**WHAT YOU ARE ASKED TO DO**
Where the string "assign" shows up in a line of the records, copy that line.

**PROVIDED INFORMATION**

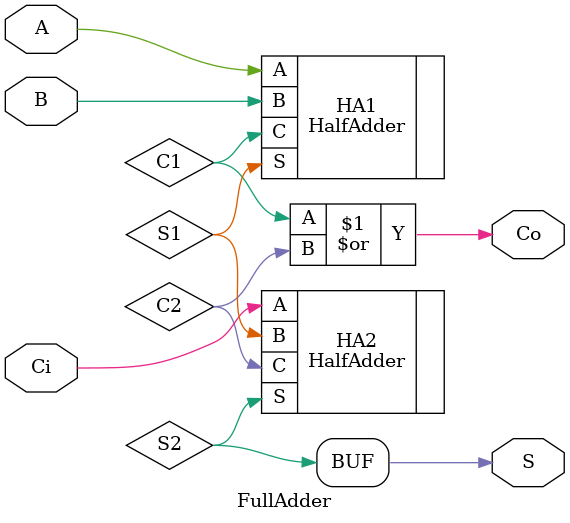
<source format=v>
`timescale 1ns / 1ps
module FullAdder(A, B, Ci, S, Co);
	input A, B, Ci;
	output S, Co;
	
	wire C1, C2;
	wire S1, S2;
	
	// A+B
	HalfAdder HA1(.A(A), .B(B), .S(S1), .C(C1));
	// JèãªèðA+BÉ«·
	HalfAdder HA2(.A(Ci), .B(S1), .S(S2), .C(C2));
	
	assign S = S2;
	assign Co = C1 | C2; // JèãªèÍORðÆé
endmodule

</source>
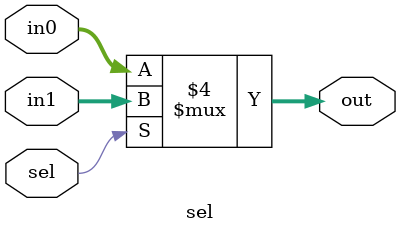
<source format=v>
module sel(in0, in1, sel, out);
	input [63:0] in0, in1;
	input sel;
	output reg [63:0] out;

	always @(*) begin
		if(sel == 0) begin
			out = in0;
		end else begin
			out = in1;
		end
	end
endmodule

</source>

**RESULT OF THIS TASK**
	assign S = S2;
	assign Co = C1 | C2; // JèãªèÍORðÆé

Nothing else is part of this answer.